▸ WORKING DATA
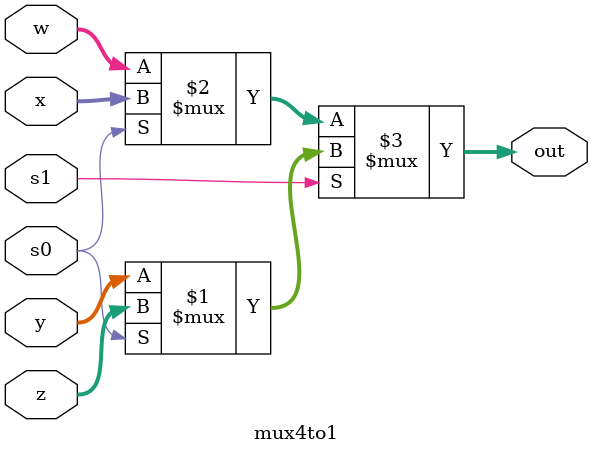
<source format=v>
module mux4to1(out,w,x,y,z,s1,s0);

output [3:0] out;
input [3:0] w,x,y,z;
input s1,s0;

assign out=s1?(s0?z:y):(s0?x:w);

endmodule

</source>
==
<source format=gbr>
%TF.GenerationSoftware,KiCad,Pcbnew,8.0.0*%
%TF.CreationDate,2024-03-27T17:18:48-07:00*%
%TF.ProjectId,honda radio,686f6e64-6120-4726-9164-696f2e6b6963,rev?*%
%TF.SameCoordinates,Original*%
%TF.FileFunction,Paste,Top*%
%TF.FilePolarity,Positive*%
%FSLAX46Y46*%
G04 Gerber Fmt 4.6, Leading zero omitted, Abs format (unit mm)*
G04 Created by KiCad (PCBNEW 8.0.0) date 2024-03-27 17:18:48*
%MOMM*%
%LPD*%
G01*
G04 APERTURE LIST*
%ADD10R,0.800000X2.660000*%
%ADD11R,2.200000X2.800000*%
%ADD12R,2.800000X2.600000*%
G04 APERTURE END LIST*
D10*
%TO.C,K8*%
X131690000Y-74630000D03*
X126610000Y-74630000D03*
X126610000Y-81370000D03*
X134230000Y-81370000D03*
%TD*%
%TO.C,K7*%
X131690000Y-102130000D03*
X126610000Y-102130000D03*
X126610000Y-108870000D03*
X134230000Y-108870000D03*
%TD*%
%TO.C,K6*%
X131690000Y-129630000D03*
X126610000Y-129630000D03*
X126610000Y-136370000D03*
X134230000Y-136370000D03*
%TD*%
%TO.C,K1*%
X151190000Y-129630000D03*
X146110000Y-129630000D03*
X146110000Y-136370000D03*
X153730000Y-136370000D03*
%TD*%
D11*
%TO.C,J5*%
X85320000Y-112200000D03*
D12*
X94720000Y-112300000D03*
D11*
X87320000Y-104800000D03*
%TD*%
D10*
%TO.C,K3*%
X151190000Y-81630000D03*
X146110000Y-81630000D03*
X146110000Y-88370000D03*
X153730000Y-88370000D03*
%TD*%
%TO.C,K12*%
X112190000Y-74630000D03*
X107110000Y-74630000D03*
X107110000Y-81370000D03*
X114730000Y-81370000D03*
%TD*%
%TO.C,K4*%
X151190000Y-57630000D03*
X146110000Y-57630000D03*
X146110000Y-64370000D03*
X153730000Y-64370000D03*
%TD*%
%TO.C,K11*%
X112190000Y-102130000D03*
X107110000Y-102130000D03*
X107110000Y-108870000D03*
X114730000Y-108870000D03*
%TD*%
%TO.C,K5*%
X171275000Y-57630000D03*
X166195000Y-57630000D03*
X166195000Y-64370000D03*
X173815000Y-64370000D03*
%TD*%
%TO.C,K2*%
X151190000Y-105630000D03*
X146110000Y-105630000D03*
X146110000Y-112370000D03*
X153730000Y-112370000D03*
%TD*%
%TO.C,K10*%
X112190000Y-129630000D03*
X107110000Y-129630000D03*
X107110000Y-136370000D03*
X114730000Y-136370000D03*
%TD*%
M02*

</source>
--
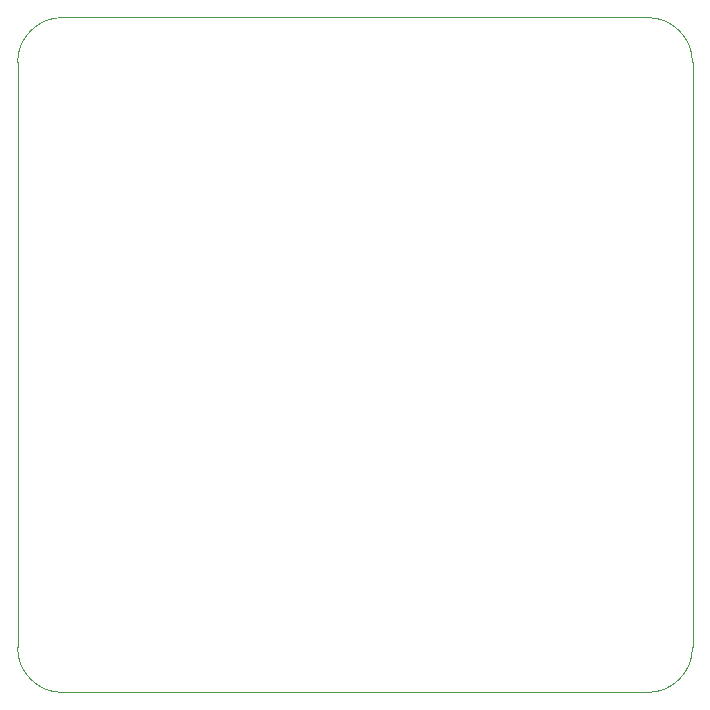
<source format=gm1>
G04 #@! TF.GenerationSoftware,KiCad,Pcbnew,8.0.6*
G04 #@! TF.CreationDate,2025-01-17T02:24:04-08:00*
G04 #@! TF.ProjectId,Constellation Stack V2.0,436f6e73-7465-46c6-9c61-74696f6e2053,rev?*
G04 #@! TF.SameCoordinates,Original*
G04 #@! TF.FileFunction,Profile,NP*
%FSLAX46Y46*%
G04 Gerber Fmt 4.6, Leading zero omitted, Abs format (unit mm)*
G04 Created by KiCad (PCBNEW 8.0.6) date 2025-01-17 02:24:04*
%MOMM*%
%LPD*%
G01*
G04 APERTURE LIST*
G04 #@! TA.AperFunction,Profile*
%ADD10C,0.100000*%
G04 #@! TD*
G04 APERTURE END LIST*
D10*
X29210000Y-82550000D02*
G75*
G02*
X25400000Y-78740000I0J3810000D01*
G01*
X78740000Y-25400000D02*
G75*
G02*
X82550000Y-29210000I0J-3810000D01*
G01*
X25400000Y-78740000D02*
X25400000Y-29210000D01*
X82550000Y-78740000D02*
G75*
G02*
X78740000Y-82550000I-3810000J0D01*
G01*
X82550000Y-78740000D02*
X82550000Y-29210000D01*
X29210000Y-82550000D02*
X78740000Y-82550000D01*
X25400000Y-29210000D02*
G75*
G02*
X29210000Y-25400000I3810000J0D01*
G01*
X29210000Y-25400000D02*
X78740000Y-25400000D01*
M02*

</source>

▸ EXERCISE AIM
Only the lines that contain the string "FileFunction" should be copied from the entries above.

▸ FINISHED TASK
%TF.FileFunction,Paste,Top*%
G04 #@! TF.FileFunction,Profile,NP*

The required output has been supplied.